Adding 1 to the length of a string is commonly done in string operations to account for the extra null value at the end of the string.

The newly created memory is stored in local variable var_8, which I have renamed new_string.

Local variable var_4 is logically AND’d with 0, which is a fast way to set a value to 0. If you look at this section of code with the graphical view in IDA, you can see that the chain of code can circle back to the beginning of this section.

This is indicative of a loop. When we are dealing with encoding/decoding routines, loops are very important to look at because they are likely where data is encoded/decoded.

The first block of code:

The length of our plaintext password is taken again and stored into eax. The length is compared to var_4.

If var_4 >= the length, the code starting at 0x40104F is jumped to, otherwise code execution continues. This is indicative of a while loop.

It is starting to look like var_4 is an iterative variable, and the code here likely is: var_4 = 0; while (var_4 < strlen(plaintext) ) { … } .

Since var_4 appears to be an iterative variable used to control the loop, I’ll rename it as i (a commonly used iterative variable name).

Since it appears that the code block in 0x401039 is the code in the loop, we’ll analyse that next. The memory location containing plaintext is moved to eax, then i (var_4) is added to eax.

This is commonly how compilers access a specific memory location in an array. In terms of code, it would translate to: plaintext[i] .

The character at plaintext[i] is then moved to eax.

This translates in C-code to: eax = plaintext[i]

The value of i (var_4) is XOR’d with eax (plaintext[i]); the result is stored in eax.

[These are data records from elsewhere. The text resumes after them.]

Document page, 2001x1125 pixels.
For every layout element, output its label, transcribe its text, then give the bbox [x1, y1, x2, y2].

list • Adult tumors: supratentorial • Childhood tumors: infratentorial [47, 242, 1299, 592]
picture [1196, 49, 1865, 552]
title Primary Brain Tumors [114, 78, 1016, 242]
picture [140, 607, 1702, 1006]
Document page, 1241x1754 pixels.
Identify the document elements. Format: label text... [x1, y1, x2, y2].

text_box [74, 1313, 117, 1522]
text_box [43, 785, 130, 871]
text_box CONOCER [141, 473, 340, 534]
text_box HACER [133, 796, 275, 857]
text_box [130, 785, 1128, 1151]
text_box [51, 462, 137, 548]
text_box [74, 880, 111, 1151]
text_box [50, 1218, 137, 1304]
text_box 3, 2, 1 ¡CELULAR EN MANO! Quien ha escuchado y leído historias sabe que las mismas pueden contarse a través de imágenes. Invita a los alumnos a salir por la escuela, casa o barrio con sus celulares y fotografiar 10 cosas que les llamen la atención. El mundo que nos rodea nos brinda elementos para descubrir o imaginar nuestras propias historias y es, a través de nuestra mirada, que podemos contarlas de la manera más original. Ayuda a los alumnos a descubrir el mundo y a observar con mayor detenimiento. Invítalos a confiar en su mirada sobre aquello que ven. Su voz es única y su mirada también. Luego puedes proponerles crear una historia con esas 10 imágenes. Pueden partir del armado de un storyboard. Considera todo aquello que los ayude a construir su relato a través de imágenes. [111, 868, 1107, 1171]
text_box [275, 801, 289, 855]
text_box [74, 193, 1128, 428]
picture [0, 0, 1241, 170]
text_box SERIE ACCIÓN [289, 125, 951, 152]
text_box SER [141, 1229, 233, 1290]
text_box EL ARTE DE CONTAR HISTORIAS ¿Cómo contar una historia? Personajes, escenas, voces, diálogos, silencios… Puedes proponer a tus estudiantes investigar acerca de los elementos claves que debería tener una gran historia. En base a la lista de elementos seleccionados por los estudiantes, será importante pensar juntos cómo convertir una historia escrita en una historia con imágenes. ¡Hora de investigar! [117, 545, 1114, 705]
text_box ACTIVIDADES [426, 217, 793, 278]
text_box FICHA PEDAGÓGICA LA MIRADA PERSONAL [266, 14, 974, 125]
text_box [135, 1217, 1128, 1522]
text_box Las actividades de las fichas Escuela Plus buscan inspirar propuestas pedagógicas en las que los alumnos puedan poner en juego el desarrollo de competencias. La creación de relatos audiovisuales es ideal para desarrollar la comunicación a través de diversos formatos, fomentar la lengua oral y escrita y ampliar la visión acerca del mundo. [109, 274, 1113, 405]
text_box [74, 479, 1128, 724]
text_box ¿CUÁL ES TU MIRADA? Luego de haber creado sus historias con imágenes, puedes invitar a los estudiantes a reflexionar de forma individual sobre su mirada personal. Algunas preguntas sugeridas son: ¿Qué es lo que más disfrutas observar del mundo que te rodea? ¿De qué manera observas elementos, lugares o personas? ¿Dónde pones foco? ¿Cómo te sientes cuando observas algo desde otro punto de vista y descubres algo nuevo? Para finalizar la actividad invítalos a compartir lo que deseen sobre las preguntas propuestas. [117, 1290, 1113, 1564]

XOR is used A LOT with encoding routines, so this looks to be the line the password is encoded.

The code is essentially XOR’ing the plaintext character with its location value. (Remember that array indexes start at 0)

Translated to C-code, we now have: eax = plaintext[i] ^ i .

The next three lines find the correct place in new_string and copy the XOR’d value into it. new_string[i] = (byte) eax.

Puts a null value at the end of new_string.

This is done as C-strings require the null character at the end to indicate where the string ends.

Moves new_string into eax and then leaves the function.

The entire fuction can be converted to code below:

sub encode_pass(char *plaintext) {

new_string = malloc(strlen(plaintext) + 1);

i = 0;

while (i < strlen(plaintext) )


new_str[i] = plaintext[i] ^ i;



new_str[i] = 0x0;

return new_str;


The algorithm used to encode the password does so by XOR’ing each character in the password by its location.

XOR is commonly used by malware because it’s easy to implement, but XOR encoding — even with variable length keys — has weaknesses.

The one weakness we can take advantage of here is part of how XOR works.

plaintext XOR key = ciphertext

ciphertext XOR key = plaintext

In other words, if we XOR the ciphertext by the XOR key, we’ll get the plaintext! And we already know the XOR key — it’s a sequence of incrementing bytes, starting at 0x0.

In order to decrypt the ciphertext key -we need to write a small script to xor it against the key.

ciphertext =’RnevaKgsafd’

i = 0

plaintext = ‘’

while (i < len(ciphertext)):

plaintext = plaintext + chr(ord(ciphertext[i]) ^ i)

i = i + 1


When we run the python program ,we get the decoded password , RogueNation.

By running the main program that is virus.exe and giving the password we found , we can verify the password is correct. That will provide you the final flag of this CTF challenge.